§ SOURCE DOCUMENT
------

THE CELTIC DIABLO: Reverend Brendan Smyth O.Prae

IRELAND
Patrick J. Wall

John Gerard Smyth joined the Norbertine Fathers in Northern Ireland in 1945 where he was given the religious name of Brendan to symbolize his total conversion to Christ. The hundreds of children Brendan raped and sodomized would likely have a different name for him: The Celtic Diablo.

The Celtic Diablo sexually abused children in county Cavan, Belfast, Dublin, Scotland, Wales, Providence Rhode Island, Langdon North Dakota and anywhere he heard confessions – his primary access point to abuse children.

But there was a whistleblower. Father Bruno Mulvihill O.Prae.–beginning when he was a novice at Kilnacrott Abbey–told his Norbertine superiors in 1964 that Brendan Smyth was abusing altar boys. Norbertine officials disregarded that warning and instead sent Brendan to Providence, RI, where he went on to hear more confessions and abuse more children.

------

§ TASK ITEM
Continue the article about Brendan Smyth, starting right after its last sentence.

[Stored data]
------

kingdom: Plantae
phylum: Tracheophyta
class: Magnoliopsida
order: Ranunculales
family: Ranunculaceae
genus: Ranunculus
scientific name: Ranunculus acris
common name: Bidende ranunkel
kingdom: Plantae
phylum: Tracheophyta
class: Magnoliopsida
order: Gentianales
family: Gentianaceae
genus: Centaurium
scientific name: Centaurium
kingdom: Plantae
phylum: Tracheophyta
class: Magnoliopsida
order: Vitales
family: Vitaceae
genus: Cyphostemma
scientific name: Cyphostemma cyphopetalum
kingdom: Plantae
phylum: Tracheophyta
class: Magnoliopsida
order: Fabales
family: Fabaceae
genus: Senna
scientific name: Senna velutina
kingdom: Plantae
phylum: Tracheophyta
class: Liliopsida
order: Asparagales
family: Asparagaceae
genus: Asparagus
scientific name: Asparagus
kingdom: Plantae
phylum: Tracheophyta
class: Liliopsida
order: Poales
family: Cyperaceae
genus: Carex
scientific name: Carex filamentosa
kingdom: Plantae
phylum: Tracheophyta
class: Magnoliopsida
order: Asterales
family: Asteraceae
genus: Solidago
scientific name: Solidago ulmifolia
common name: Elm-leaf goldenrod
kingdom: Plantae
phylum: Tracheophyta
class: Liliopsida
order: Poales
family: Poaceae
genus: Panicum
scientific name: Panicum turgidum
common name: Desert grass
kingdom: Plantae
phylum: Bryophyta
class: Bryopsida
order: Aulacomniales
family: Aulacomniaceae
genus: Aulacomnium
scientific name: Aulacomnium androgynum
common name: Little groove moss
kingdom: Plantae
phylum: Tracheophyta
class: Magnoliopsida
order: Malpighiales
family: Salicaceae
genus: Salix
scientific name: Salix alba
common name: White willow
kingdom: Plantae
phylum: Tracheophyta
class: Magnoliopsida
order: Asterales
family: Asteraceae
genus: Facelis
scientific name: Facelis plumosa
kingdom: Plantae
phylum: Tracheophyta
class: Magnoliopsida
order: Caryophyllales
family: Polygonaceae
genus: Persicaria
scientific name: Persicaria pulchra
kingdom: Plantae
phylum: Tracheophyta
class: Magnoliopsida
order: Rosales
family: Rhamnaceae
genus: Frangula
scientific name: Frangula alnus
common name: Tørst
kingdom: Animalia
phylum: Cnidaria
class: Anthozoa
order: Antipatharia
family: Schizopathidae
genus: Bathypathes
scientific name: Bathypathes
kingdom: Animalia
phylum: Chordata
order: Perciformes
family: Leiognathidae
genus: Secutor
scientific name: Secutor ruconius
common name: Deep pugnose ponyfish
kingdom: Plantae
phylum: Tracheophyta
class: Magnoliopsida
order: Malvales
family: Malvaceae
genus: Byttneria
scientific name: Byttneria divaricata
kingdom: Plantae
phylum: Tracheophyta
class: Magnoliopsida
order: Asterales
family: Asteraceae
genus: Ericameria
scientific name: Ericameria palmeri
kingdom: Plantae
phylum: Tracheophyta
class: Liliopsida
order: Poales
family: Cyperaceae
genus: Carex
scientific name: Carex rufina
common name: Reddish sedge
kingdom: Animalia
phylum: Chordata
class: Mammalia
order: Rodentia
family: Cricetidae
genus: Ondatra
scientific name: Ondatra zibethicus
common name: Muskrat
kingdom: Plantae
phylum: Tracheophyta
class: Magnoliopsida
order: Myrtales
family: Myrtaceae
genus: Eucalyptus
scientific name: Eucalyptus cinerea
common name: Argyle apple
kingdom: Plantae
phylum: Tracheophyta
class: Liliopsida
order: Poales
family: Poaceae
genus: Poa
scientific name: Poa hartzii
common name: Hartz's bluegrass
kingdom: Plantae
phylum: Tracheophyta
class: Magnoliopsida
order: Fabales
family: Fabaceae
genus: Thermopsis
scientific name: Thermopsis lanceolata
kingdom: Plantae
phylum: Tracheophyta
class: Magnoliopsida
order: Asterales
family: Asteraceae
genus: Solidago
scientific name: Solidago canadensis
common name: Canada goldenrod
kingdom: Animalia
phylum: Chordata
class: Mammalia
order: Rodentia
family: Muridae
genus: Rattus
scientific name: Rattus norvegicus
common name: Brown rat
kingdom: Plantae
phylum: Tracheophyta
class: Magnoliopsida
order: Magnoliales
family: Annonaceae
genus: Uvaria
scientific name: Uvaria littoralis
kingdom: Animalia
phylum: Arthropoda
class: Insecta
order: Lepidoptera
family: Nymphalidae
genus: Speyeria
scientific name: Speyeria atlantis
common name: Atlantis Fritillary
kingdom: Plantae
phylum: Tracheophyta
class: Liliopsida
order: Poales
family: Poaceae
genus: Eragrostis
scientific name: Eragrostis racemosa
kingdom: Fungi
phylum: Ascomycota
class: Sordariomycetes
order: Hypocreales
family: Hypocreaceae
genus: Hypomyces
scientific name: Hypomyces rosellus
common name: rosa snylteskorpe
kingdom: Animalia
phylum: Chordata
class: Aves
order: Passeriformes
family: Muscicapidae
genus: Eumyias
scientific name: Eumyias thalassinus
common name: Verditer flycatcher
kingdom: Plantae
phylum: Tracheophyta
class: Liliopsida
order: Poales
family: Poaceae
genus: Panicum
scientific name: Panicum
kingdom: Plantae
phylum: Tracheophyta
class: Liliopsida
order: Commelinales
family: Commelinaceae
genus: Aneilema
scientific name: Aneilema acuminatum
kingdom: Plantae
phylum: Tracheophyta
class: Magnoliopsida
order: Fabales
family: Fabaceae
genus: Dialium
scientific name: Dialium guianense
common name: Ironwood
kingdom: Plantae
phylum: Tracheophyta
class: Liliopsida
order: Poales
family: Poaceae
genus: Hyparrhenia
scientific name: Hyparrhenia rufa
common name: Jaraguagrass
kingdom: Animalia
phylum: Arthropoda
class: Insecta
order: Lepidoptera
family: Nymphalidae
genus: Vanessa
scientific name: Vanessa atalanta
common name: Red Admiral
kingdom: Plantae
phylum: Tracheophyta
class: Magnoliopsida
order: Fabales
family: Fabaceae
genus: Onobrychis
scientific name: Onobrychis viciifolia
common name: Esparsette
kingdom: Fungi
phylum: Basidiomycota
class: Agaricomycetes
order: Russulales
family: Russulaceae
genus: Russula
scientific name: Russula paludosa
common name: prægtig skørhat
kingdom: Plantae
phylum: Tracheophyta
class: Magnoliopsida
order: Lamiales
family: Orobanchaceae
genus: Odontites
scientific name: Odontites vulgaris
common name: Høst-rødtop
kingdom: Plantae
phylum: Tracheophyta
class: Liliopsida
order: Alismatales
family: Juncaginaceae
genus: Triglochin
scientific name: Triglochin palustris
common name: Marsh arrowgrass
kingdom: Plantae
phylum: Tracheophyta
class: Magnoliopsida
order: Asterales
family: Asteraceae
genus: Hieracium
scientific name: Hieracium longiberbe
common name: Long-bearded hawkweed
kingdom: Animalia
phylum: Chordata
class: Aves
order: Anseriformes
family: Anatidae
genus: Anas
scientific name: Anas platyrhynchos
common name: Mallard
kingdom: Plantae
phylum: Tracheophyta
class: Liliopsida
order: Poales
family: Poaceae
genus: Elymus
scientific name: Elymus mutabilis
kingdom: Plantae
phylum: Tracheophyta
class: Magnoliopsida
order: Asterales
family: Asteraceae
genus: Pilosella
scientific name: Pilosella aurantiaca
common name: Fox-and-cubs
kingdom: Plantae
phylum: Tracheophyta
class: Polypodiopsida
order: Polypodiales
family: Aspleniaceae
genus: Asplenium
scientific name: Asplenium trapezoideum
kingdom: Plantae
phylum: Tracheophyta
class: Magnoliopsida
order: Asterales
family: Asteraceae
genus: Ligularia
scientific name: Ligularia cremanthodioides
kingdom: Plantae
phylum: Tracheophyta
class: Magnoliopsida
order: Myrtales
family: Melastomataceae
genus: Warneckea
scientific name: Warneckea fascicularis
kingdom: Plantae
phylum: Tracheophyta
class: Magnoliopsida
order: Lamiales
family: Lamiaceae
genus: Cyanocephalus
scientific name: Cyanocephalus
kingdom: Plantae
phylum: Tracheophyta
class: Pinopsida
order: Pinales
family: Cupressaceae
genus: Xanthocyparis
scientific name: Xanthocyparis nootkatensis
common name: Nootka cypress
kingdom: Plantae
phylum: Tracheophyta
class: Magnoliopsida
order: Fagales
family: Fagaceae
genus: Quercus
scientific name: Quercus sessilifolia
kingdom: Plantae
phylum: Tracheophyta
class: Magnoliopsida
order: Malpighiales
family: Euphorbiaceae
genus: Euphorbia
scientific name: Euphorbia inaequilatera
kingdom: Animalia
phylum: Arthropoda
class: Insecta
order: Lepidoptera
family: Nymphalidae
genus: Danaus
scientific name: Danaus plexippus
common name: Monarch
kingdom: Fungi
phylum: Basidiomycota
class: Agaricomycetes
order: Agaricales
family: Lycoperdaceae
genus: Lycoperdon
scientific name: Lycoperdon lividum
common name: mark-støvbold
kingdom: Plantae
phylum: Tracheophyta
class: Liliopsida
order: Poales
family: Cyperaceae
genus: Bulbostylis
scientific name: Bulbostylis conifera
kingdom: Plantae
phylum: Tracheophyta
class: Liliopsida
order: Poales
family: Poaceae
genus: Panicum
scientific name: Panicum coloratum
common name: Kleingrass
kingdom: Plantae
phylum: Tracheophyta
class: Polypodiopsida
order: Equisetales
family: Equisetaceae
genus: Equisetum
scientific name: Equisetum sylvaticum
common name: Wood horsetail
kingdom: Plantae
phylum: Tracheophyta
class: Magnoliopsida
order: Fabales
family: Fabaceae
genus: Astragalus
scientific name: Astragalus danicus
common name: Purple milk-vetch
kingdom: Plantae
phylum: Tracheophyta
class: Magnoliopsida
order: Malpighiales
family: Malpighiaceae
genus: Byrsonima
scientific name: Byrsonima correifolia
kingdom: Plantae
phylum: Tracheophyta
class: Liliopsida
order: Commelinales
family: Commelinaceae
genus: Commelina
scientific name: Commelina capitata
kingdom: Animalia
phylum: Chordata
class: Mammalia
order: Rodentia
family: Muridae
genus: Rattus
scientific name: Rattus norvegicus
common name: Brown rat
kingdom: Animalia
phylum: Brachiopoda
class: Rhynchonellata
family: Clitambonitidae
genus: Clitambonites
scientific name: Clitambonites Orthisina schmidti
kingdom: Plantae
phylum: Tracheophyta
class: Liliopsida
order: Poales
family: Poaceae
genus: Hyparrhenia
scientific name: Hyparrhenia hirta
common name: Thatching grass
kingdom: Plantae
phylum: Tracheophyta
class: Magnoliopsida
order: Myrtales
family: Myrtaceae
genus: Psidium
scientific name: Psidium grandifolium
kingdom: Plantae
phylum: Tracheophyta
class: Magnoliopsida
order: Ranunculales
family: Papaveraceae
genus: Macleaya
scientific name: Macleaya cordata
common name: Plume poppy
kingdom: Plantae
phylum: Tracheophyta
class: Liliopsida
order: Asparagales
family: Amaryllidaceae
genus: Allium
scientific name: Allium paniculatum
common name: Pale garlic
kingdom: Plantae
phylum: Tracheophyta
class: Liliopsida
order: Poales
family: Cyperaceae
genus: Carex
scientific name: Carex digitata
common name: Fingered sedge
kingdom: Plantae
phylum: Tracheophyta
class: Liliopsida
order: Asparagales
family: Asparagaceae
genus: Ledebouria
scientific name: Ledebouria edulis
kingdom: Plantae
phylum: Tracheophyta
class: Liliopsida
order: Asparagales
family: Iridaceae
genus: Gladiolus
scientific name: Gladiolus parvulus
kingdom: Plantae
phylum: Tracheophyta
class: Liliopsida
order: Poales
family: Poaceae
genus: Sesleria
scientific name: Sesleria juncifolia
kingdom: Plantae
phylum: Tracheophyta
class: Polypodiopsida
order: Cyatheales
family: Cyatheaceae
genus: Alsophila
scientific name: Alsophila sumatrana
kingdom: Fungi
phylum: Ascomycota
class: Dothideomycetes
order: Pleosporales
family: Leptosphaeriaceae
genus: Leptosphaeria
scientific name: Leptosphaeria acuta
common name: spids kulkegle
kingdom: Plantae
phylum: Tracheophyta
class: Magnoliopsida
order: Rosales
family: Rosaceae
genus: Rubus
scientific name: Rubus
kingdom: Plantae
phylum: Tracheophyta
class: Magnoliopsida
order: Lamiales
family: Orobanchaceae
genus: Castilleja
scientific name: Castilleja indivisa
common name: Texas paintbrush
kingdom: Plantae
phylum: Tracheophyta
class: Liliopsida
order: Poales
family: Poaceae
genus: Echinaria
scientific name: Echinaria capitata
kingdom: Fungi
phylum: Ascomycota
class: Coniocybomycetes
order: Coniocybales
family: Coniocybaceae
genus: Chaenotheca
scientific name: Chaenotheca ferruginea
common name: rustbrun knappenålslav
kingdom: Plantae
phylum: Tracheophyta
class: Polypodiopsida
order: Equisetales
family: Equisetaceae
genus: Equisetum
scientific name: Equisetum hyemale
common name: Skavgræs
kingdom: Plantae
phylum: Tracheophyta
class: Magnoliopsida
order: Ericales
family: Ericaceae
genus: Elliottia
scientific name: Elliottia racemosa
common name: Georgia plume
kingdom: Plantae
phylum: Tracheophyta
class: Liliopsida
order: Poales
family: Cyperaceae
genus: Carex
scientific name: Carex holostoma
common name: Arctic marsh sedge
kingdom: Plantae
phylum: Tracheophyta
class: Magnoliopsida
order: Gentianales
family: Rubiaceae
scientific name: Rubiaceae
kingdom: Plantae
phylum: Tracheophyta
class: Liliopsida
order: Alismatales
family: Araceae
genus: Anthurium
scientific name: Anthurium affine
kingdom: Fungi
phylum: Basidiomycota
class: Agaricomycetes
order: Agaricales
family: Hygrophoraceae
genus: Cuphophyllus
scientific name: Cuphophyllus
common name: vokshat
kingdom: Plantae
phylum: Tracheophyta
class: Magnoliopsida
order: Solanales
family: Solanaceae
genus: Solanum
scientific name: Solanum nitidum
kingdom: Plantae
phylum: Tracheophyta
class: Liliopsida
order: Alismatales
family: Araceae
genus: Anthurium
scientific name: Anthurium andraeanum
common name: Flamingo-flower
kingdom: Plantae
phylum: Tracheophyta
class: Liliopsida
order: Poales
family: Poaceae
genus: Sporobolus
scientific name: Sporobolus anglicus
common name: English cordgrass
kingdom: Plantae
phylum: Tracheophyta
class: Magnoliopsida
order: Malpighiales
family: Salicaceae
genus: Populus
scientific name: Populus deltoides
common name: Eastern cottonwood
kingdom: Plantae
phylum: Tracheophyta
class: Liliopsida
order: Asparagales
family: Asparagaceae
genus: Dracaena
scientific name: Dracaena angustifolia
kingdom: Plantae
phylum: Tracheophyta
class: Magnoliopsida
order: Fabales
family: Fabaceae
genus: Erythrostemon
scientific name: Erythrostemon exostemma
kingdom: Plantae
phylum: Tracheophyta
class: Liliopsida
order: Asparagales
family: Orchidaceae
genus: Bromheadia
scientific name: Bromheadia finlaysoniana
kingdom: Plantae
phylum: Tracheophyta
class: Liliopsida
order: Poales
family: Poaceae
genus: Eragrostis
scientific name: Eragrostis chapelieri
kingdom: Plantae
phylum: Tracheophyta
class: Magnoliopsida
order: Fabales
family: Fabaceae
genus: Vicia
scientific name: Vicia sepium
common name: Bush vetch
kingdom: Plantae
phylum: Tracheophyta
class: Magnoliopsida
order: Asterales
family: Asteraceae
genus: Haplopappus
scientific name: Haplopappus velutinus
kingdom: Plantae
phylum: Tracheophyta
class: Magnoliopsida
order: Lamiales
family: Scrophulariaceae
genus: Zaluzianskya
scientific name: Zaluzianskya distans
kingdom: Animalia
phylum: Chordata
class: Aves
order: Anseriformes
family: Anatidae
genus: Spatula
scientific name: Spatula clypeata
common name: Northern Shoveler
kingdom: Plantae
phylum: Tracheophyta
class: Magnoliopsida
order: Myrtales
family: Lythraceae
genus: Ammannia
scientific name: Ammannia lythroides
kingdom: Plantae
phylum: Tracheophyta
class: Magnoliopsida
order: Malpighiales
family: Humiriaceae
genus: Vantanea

------

§ OUTPUT FOR THIS TASK
Solicitation in the confessional (crimens sollicitationis) is one of the most ancient, consistent and unabated crimes particular to Roman Catholicism. But little has changed: Even with all the documented history of children being abused in the confessional, last week Benedict XVI reaffirmed the need for Catholics to go to private confession, where the priest represents Christ and has the divine power to forgive sins. No where else but the confessional can a child perpetrator find a forum where the power differential is so great and the policy of secrecy pervades.